Gone are Trump’s rollercoaster, norm-busting approaches to China and North Korea, in which he flattered their authoritarian leaders while launching a trade war and warlike rhetoric, respectively.
Instead, Biden has vowed to tackle China’s “advancing authoritarianism” while calling out alleged rights abuses of the ethnic Uyghur minorities in the Xinjiang region and eroding freedoms in Hong Kong, all of which Beijing denies.

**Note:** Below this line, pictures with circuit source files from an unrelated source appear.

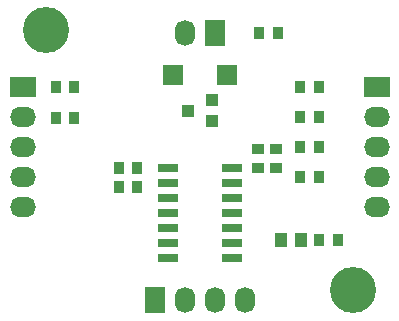
<source format=gts>
G04*
G04 #@! TF.GenerationSoftware,Altium Limited,Altium Designer,21.2.1 (34)*
G04*
G04 Layer_Color=8388736*
%FSLAX25Y25*%
%MOIN*%
G70*
G04*
G04 #@! TF.SameCoordinates,9466BED1-F6BD-4CF9-8920-6B0B1F58636F*
G04*
G04*
G04 #@! TF.FilePolarity,Negative*
G04*
G01*
G75*
%ADD22R,0.03556X0.04343*%
%ADD23R,0.06706X0.06706*%
%ADD24R,0.04343X0.03950*%
%ADD25R,0.06902X0.03162*%
%ADD26R,0.04147X0.04540*%
%ADD27R,0.04343X0.03556*%
%ADD28O,0.08674X0.06706*%
%ADD29R,0.08674X0.06706*%
%ADD30C,0.15367*%
%ADD31R,0.06706X0.08674*%
%ADD32O,0.06706X0.08674*%
D22*
X-48008Y-30500D02*
D03*
X-41787D02*
D03*
X-48008Y-41000D02*
D03*
X-41787D02*
D03*
X46110Y-81500D02*
D03*
X39890D02*
D03*
X39713Y-60500D02*
D03*
X33492D02*
D03*
X39713Y-50500D02*
D03*
X33492D02*
D03*
Y-40500D02*
D03*
X39713D02*
D03*
X33492Y-30500D02*
D03*
X39713D02*
D03*
X26110Y-12500D02*
D03*
X19890D02*
D03*
X-27008Y-57500D02*
D03*
X-20787D02*
D03*
X-27008Y-64000D02*
D03*
X-20787D02*
D03*
D23*
X9000Y-26500D02*
D03*
X-9000D02*
D03*
D24*
X3937Y-42043D02*
D03*
Y-34957D02*
D03*
X-3937Y-38500D02*
D03*
D25*
X-10630Y-57500D02*
D03*
Y-62500D02*
D03*
Y-67500D02*
D03*
Y-72500D02*
D03*
Y-77500D02*
D03*
Y-82500D02*
D03*
Y-87500D02*
D03*
X10630Y-57500D02*
D03*
Y-62500D02*
D03*
Y-67500D02*
D03*
Y-72500D02*
D03*
Y-77500D02*
D03*
Y-82500D02*
D03*
Y-87500D02*
D03*
D26*
X33847Y-81500D02*
D03*
X27154D02*
D03*
D27*
X25500Y-57610D02*
D03*
Y-51390D02*
D03*
X19500Y-57610D02*
D03*
Y-51390D02*
D03*
D28*
X59055Y-70500D02*
D03*
Y-60500D02*
D03*
Y-50500D02*
D03*
Y-40500D02*
D03*
X-59055Y-70500D02*
D03*
Y-60500D02*
D03*
Y-50500D02*
D03*
Y-40500D02*
D03*
D29*
X59055Y-30500D02*
D03*
X-59055D02*
D03*
D30*
X51181Y-98425D02*
D03*
X-51181Y-11811D02*
D03*
D31*
X-15000Y-101500D02*
D03*
X5000Y-12500D02*
D03*
D32*
X-5000Y-101500D02*
D03*
X5000D02*
D03*
X15000D02*
D03*
X-5000Y-12500D02*
D03*
M02*

</source>
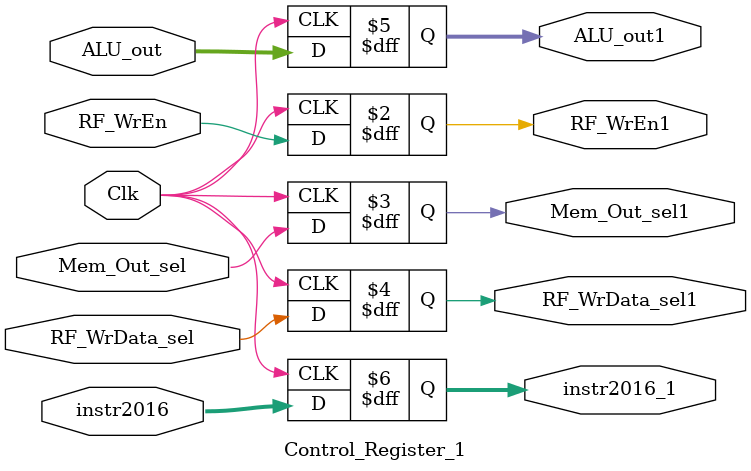
<source format=v>
`timescale 1ns / 1ps
module Control_Register_1( input RF_WrEn, Mem_Out_sel, RF_WrData_sel, Clk,
									input [31:0] ALU_out,
									input [4:0] instr2016,
									output reg RF_WrEn1, Mem_Out_sel1, RF_WrData_sel1,
									output reg [31:0] ALU_out1,
									output reg [4:0] instr2016_1
									);
									
									always @(posedge Clk) begin
									
									
										instr2016_1 = instr2016;
										ALU_out1 = ALU_out;
										RF_WrEn1 = RF_WrEn;
										Mem_Out_sel1 = Mem_Out_sel;
										RF_WrData_sel1 = RF_WrData_sel;
							
									end

endmodule

</source>
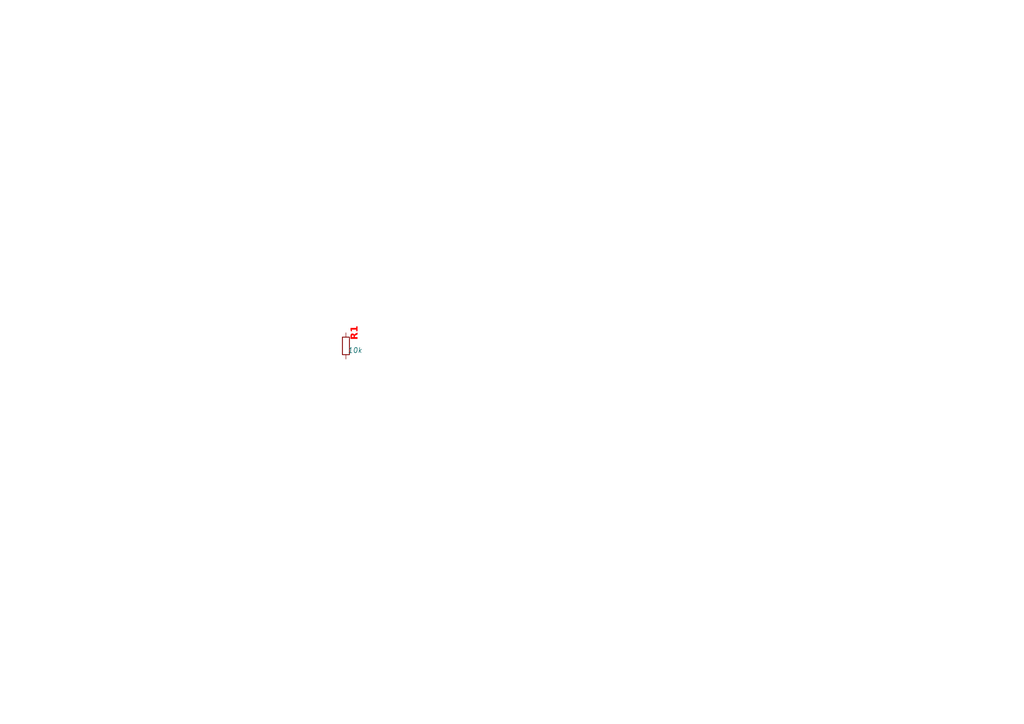
<source format=kicad_sch>
(kicad_sch
	(version 20250114)
	(generator "eeschema")
	(generator_version "9.0")
	(uuid "e0fd4ec8-623e-4fe7-b943-4e9d5c97d2fe")
	(paper "A4")
	(title_block
		(title "TextEffectsReference")
	)
	
	(symbol
		(lib_id "Device:R")
		(at 100.33 100.33 0)
		(unit 1)
		(exclude_from_sim no)
		(in_bom yes)
		(on_board yes)
		(dnp no)
		(uuid "e73ca491-8e74-4be3-95cb-018245470492")
		(property "Reference" "R1"
			(at 102.87 98.552 90)
			(effects
				(font
					(face "Arial")
					(size 2 2)
					(bold yes)
					(color 255 0 0 1)
				)
				(justify left)
			)
		)
		(property "Value" "10k"
			(at 102.87 101.5999 0)
			(effects
				(font
					(size 1.5 1.5)
					(italic yes)
				)
			)
		)
		(property "Footprint" ""
			(at 100.33 100.33 0)
			(effects
				(font
					(size 1.27 1.27)
				)
				(hide yes)
			)
		)
		(property "Datasheet" ""
			(at 100.33 100.33 0)
			(effects
				(font
					(size 1.27 1.27)
				)
			)
		)
		(property "Description" ""
			(at 100.33 100.33 0)
			(effects
				(font
					(size 1.27 1.27)
				)
			)
		)
		(pin "1"
			(uuid "4f44db96-1288-4e52-91b0-792585c565ff")
		)
		(pin "2"
			(uuid "59671fad-aa3c-47da-91f7-1aa1d29be264")
		)
		(instances
			(project "TextEffectsReference"
				(path "/e0fd4ec8-623e-4fe7-b943-4e9d5c97d2fe"
					(reference "R1")
					(unit 1)
				)
			)
		)
	)
	(sheet_instances
		(path "/"
			(page "1")
		)
	)
	(embedded_fonts no)
)

</source>
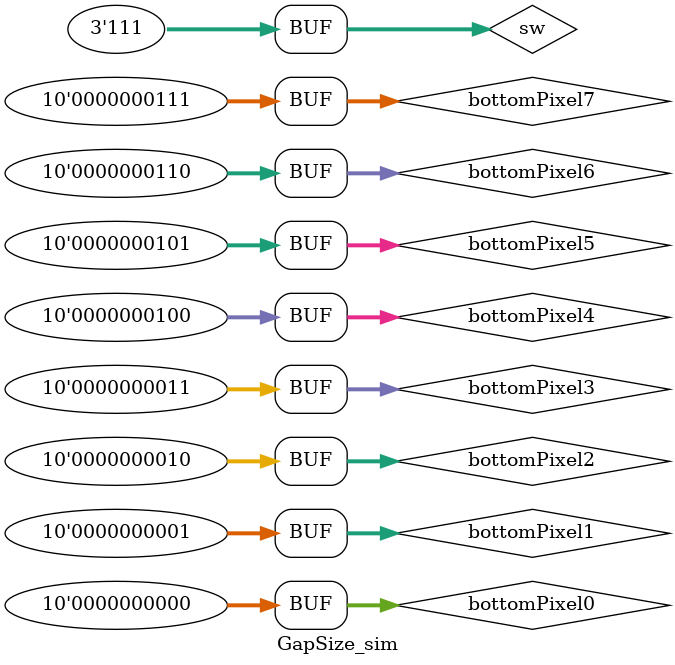
<source format=v>
`timescale 1ns / 1ps


module GapSize_sim();

reg[9:0] bottomPixel0, bottomPixel1, bottomPixel2, bottomPixel3, bottomPixel4, bottomPixel5, bottomPixel6, bottomPixel7;
reg[2:0] sw;
wire[9:0] DwStartingPosition;

GapSize UUT(.b0(bottomPixel0), .b1(bottomPixel1), .b2(bottomPixel2), .b3(bottomPixel3), .b4(bottomPixel4), 
           .b5(bottomPixel5), .b6(bottomPixel6), .b7(bottomPixel7),
           .sw(sw), .DwStartingPosition(DwStartingPosition));

    initial
    begin
    #1000;
    bottomPixel0 = 10'b0000000000;
    bottomPixel1 = 10'b0000000001;
    bottomPixel2 = 10'b0000000010;
    bottomPixel3 = 10'b0000000011;
    bottomPixel4 = 10'b0000000100;
    bottomPixel5 = 10'b0000000101;
    bottomPixel6 = 10'b0000000110;
    bottomPixel7 = 10'b0000000111;
    sw[2] = 1'b0;
    sw[1] = 1'b0;
    sw[0] = 1'b0;
    #100;
    sw[0] = 1'b1;
    #100;
    sw[0] = 1'b0;
    sw[1] = 1'b1;
    #100;
    sw[0] = 1'b1;
    #100;
    sw[0] = 1'b0;
    sw[1] = 1'b0;
    sw[2] = 1'b1;
    #100;
    sw[0] = 1'b1;
    #100;
    sw[0] = 1'b0;
    sw[1] = 1'b1;
    #100;
    sw[0] = 1'b1;
          
    end

endmodule

</source>
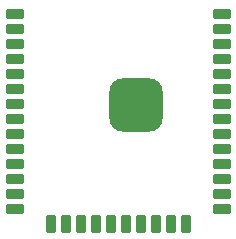
<source format=gbp>
G04*
G04 #@! TF.GenerationSoftware,Altium Limited,Altium Designer,24.10.1 (45)*
G04*
G04 Layer_Color=128*
%FSLAX44Y44*%
%MOMM*%
G71*
G04*
G04 #@! TF.SameCoordinates,DE934D07-760A-40F3-A6A2-C4044611B154*
G04*
G04*
G04 #@! TF.FilePolarity,Positive*
G04*
G01*
G75*
G04:AMPARAMS|DCode=19|XSize=4.5mm|YSize=4.5mm|CornerRadius=1.125mm|HoleSize=0mm|Usage=FLASHONLY|Rotation=0.000|XOffset=0mm|YOffset=0mm|HoleType=Round|Shape=RoundedRectangle|*
%AMROUNDEDRECTD19*
21,1,4.5000,2.2500,0,0,0.0*
21,1,2.2500,4.5000,0,0,0.0*
1,1,2.2500,1.1250,-1.1250*
1,1,2.2500,-1.1250,-1.1250*
1,1,2.2500,-1.1250,1.1250*
1,1,2.2500,1.1250,1.1250*
%
%ADD19ROUNDEDRECTD19*%
G04:AMPARAMS|DCode=45|XSize=1.5mm|YSize=0.9mm|CornerRadius=0.225mm|HoleSize=0mm|Usage=FLASHONLY|Rotation=90.000|XOffset=0mm|YOffset=0mm|HoleType=Round|Shape=RoundedRectangle|*
%AMROUNDEDRECTD45*
21,1,1.5000,0.4500,0,0,90.0*
21,1,1.0500,0.9000,0,0,90.0*
1,1,0.4500,0.2250,0.5250*
1,1,0.4500,0.2250,-0.5250*
1,1,0.4500,-0.2250,-0.5250*
1,1,0.4500,-0.2250,0.5250*
%
%ADD45ROUNDEDRECTD45*%
G04:AMPARAMS|DCode=46|XSize=1.5mm|YSize=0.9mm|CornerRadius=0.225mm|HoleSize=0mm|Usage=FLASHONLY|Rotation=180.000|XOffset=0mm|YOffset=0mm|HoleType=Round|Shape=RoundedRectangle|*
%AMROUNDEDRECTD46*
21,1,1.5000,0.4500,0,0,180.0*
21,1,1.0500,0.9000,0,0,180.0*
1,1,0.4500,-0.5250,0.2250*
1,1,0.4500,0.5250,0.2250*
1,1,0.4500,0.5250,-0.2250*
1,1,0.4500,-0.5250,-0.2250*
%
%ADD46ROUNDEDRECTD46*%
D19*
X31960Y331600D02*
D03*
D45*
X74060Y231200D02*
D03*
X61360D02*
D03*
X48660D02*
D03*
X35960D02*
D03*
X23260D02*
D03*
X-2140D02*
D03*
X-14840D02*
D03*
X-27540D02*
D03*
X-40240D02*
D03*
X10560D02*
D03*
D46*
X104460Y408800D02*
D03*
Y396100D02*
D03*
Y383400D02*
D03*
Y370700D02*
D03*
Y358000D02*
D03*
Y345300D02*
D03*
Y332600D02*
D03*
Y319900D02*
D03*
Y307200D02*
D03*
Y294500D02*
D03*
Y281800D02*
D03*
Y269100D02*
D03*
Y256400D02*
D03*
Y243700D02*
D03*
X-70540D02*
D03*
Y256400D02*
D03*
Y269100D02*
D03*
Y281800D02*
D03*
Y294500D02*
D03*
Y307200D02*
D03*
Y319900D02*
D03*
Y332600D02*
D03*
Y345300D02*
D03*
Y358000D02*
D03*
Y370700D02*
D03*
Y383400D02*
D03*
Y396100D02*
D03*
Y408800D02*
D03*
M02*

</source>
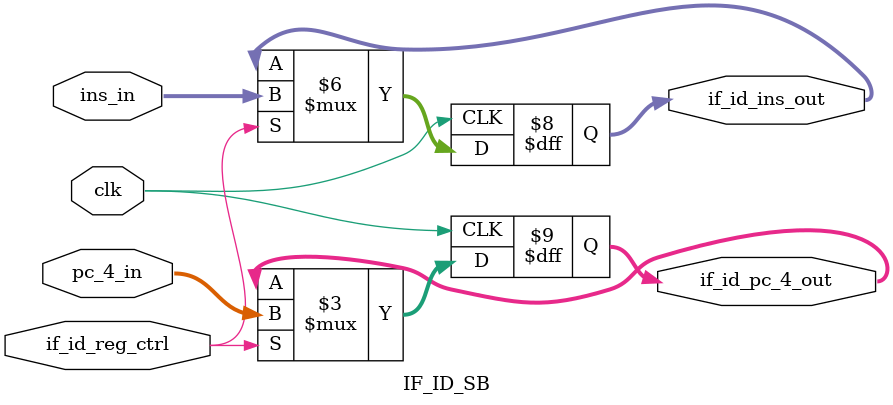
<source format=v>
module IF_ID_SB(
  pc_4_in,
  ins_in,
  if_id_reg_ctrl,
  clk,
  if_id_ins_out,
  if_id_pc_4_out
  );
  
  input [31:0] pc_4_in, ins_in;
  input if_id_reg_ctrl, clk;
  output reg [31:0] if_id_ins_out;
  output reg [31:0] if_id_pc_4_out;
  
  always@(posedge clk)
    begin
      if(if_id_reg_ctrl)
        begin
          if_id_ins_out = ins_in;
          if_id_pc_4_out = pc_4_in;
        end
    end
  
endmodule

</source>
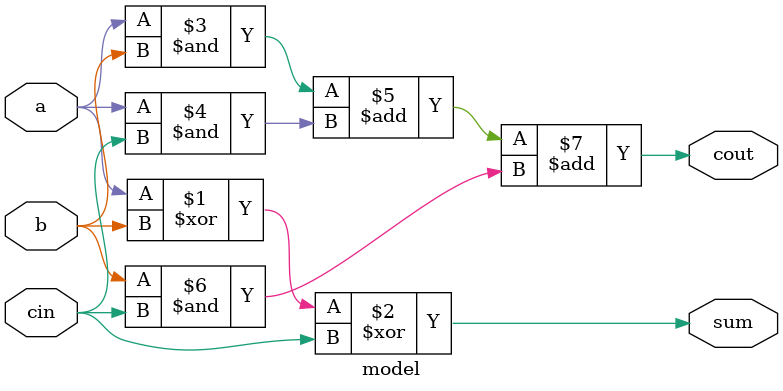
<source format=sv>
module model (
    input a,
    input b,
    input cin,
    output logic sum,
    output logic cout
);
    assign sum = a ^ b ^ cin;
    assign cout = (a & b) + (a & cin) + (b & cin);
    
endmodule
</source>
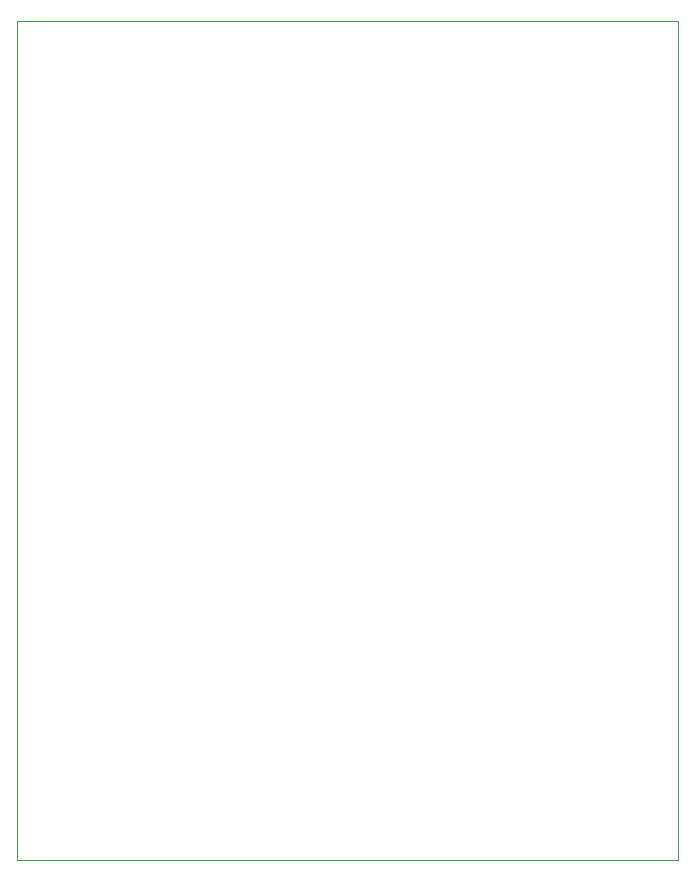
<source format=gbr>
%TF.GenerationSoftware,KiCad,Pcbnew,7.0.9*%
%TF.CreationDate,2024-10-15T17:16:27-06:00*%
%TF.ProjectId,i2c_mux,6932635f-6d75-4782-9e6b-696361645f70,rev?*%
%TF.SameCoordinates,Original*%
%TF.FileFunction,Profile,NP*%
%FSLAX46Y46*%
G04 Gerber Fmt 4.6, Leading zero omitted, Abs format (unit mm)*
G04 Created by KiCad (PCBNEW 7.0.9) date 2024-10-15 17:16:27*
%MOMM*%
%LPD*%
G01*
G04 APERTURE LIST*
%TA.AperFunction,Profile*%
%ADD10C,0.050000*%
%TD*%
G04 APERTURE END LIST*
D10*
X88000000Y-60000000D02*
X144000000Y-60000000D01*
X144000000Y-131000000D01*
X88000000Y-131000000D01*
X88000000Y-60000000D01*
M02*

</source>
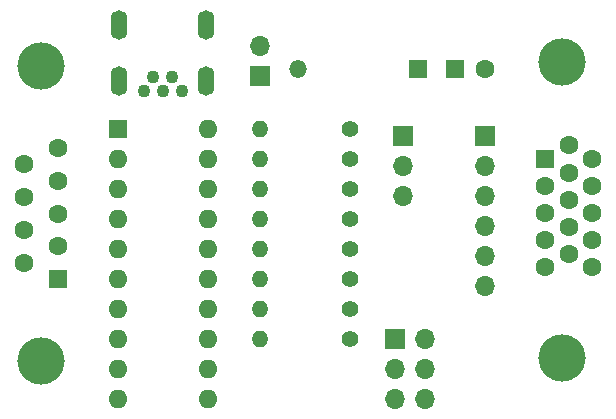
<source format=gbr>
%TF.GenerationSoftware,KiCad,Pcbnew,5.1.7*%
%TF.CreationDate,2020-11-23T19:28:01+01:00*%
%TF.ProjectId,mce-adapter,6d63652d-6164-4617-9074-65722e6b6963,0.7*%
%TF.SameCoordinates,Original*%
%TF.FileFunction,Soldermask,Top*%
%TF.FilePolarity,Negative*%
%FSLAX46Y46*%
G04 Gerber Fmt 4.6, Leading zero omitted, Abs format (unit mm)*
G04 Created by KiCad (PCBNEW 5.1.7) date 2020-11-23 19:28:01*
%MOMM*%
%LPD*%
G01*
G04 APERTURE LIST*
%ADD10O,1.400000X2.500000*%
%ADD11C,1.100000*%
%ADD12C,4.000000*%
%ADD13C,1.600000*%
%ADD14R,1.600000X1.600000*%
%ADD15O,1.700000X1.700000*%
%ADD16R,1.700000X1.700000*%
%ADD17O,1.400000X1.400000*%
%ADD18C,1.400000*%
%ADD19O,1.500000X1.500000*%
%ADD20R,1.500000X1.500000*%
%ADD21O,1.600000X1.600000*%
G04 APERTURE END LIST*
D10*
%TO.C,PWR1*%
X126475000Y-86425000D03*
X133875000Y-86425000D03*
X133875000Y-91175000D03*
X126475000Y-91175000D03*
D11*
X129375000Y-90875000D03*
X130975000Y-90875000D03*
X131775000Y-92075000D03*
X128575000Y-92075000D03*
X130175000Y-92075000D03*
%TD*%
D12*
%TO.C,VIDEO_OUT1*%
X163980000Y-89605000D03*
X163980000Y-114605000D03*
D13*
X166520000Y-106950000D03*
X166520000Y-104660000D03*
X166520000Y-102370000D03*
X166520000Y-100080000D03*
X166520000Y-97790000D03*
X164540000Y-105805000D03*
X164540000Y-103515000D03*
X164540000Y-101225000D03*
X164540000Y-98935000D03*
X164540000Y-96645000D03*
X162560000Y-106950000D03*
X162560000Y-104660000D03*
X162560000Y-102370000D03*
X162560000Y-100080000D03*
D14*
X162560000Y-97790000D03*
%TD*%
D15*
%TO.C,JP1-3*%
X152400000Y-118110000D03*
X149860000Y-118110000D03*
X152400000Y-115570000D03*
X149860000Y-115570000D03*
X152400000Y-113030000D03*
D16*
X149860000Y-113030000D03*
%TD*%
D17*
%TO.C,R7*%
X138430000Y-97790000D03*
D18*
X146050000Y-97790000D03*
%TD*%
D19*
%TO.C,D1*%
X141605000Y-90170000D03*
D20*
X151765000Y-90170000D03*
%TD*%
D15*
%TO.C,JP4*%
X150495000Y-100965000D03*
X150495000Y-98425000D03*
D16*
X150495000Y-95885000D03*
%TD*%
D15*
%TO.C,PWR2*%
X138430000Y-88265000D03*
D16*
X138430000Y-90805000D03*
%TD*%
D13*
%TO.C,C1*%
X157440000Y-90170000D03*
D14*
X154940000Y-90170000D03*
%TD*%
D21*
%TO.C,U1*%
X133985000Y-95250000D03*
X126365000Y-118110000D03*
X133985000Y-97790000D03*
X126365000Y-115570000D03*
X133985000Y-100330000D03*
X126365000Y-113030000D03*
X133985000Y-102870000D03*
X126365000Y-110490000D03*
X133985000Y-105410000D03*
X126365000Y-107950000D03*
X133985000Y-107950000D03*
X126365000Y-105410000D03*
X133985000Y-110490000D03*
X126365000Y-102870000D03*
X133985000Y-113030000D03*
X126365000Y-100330000D03*
X133985000Y-115570000D03*
X126365000Y-97790000D03*
X133985000Y-118110000D03*
D14*
X126365000Y-95250000D03*
%TD*%
D12*
%TO.C,VIDEO_IN1*%
X119865000Y-114910000D03*
X119865000Y-89910000D03*
D13*
X118445000Y-98255000D03*
X118445000Y-101025000D03*
X118445000Y-103795000D03*
X118445000Y-106565000D03*
X121285000Y-96870000D03*
X121285000Y-99640000D03*
X121285000Y-102410000D03*
X121285000Y-105180000D03*
D14*
X121285000Y-107950000D03*
%TD*%
D17*
%TO.C,R6*%
X138430000Y-113030000D03*
D18*
X146050000Y-113030000D03*
%TD*%
D17*
%TO.C,R5*%
X138430000Y-107950000D03*
D18*
X146050000Y-107950000D03*
%TD*%
D17*
%TO.C,R4*%
X138430000Y-102870000D03*
D18*
X146050000Y-102870000D03*
%TD*%
D17*
%TO.C,R8*%
X138430000Y-95250000D03*
D18*
X146050000Y-95250000D03*
%TD*%
D17*
%TO.C,R3*%
X138430000Y-110490000D03*
D18*
X146050000Y-110490000D03*
%TD*%
D17*
%TO.C,R2*%
X138430000Y-105410000D03*
D18*
X146050000Y-105410000D03*
%TD*%
D17*
%TO.C,R1*%
X138430000Y-100330000D03*
D18*
X146050000Y-100330000D03*
%TD*%
D15*
%TO.C,H1*%
X157480000Y-108585000D03*
X157480000Y-106045000D03*
X157480000Y-103505000D03*
X157480000Y-100965000D03*
X157480000Y-98425000D03*
D16*
X157480000Y-95885000D03*
%TD*%
M02*

</source>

But he has also vowed to work with China “when it’s in America’s interest to do so,” on subjects such as climate change and dealing with North Korea’s nuclear arsenal.
This tough talk has caused some “unhappiness” in Beijing, according to Victor Gao, a former interpreter for Chinese leader Deng Xiaoping. But overall the Chinese government “is relatively happy to see that the Biden administration has demonstrated a higher level of professionalism as well as a deeper knowledge,” said Gao, now chair professor at Soochow University in Suzhou, China.
China-watchers were impressed with the timing of Biden’s call to Chinese President Xi Jinping. It came on the eve of Chinese New Year, and therefore was seen as a “mark of civilizational respect to the Chinese people” and showed a cultural “deftness” from Biden and his team, according to Rudd, president of the Asia Society, a New York nonprofit group.
Not ‘Conan the Barbarian’
Biden has clearly won plaudits simply by not being Trump, whom Rudd likens to “Conan the Barbarian” because of his “swaggering indifference to climate change policy, contempt for the history of alliances, and his egregious sucking up to dictators.”
Trump’s relationship with Washington’s allies was so toxic and unpredictable that it was comparable to “domestic violence” on a geopolitical scale, according to Stubb, who was also a Finnish foreign minister and a career diplomat. “No one knew what they were in for.”
Now with the Biden administration, “we see a fairly traditional democratic foreign policy emerging from a president whose instincts are multilateral, whose instincts are about cooperation, whose instincts are about alliances, whose instincts are about democracy,” he said.
The call with Xi was not an isolated incident. Biden sent a video message to the African Union ahead of its annual summit this year, “which was tremendously significant,” said Tibor Nagy, who until February was assistant secretary of state for African affairs. “In Africa, symbolism matters a lot.”
The optics couldn’t be more different from that of the previous president, who once referred to countries in Africa as well as Haiti as “shithole” nations.
But explaining how you’re going to solve the world’s intractable puzzles is a lot easier than actually solving them.
If these obstacles were daunting when Biden was Obama’s vice president, they have gained a new complexity now.
America finds its global dominance challenged, and there is now far more domestic scrutiny on foreign commitments than the relative leeway in the years after the terror attacks of Sept. 11, 2001, Babones believes.
“It’s just a more complex world,” von Hippel at RUSI said. “The U.S. is not as strong as it was four years ago, and it needs to compromise more and be a different type of superpower.”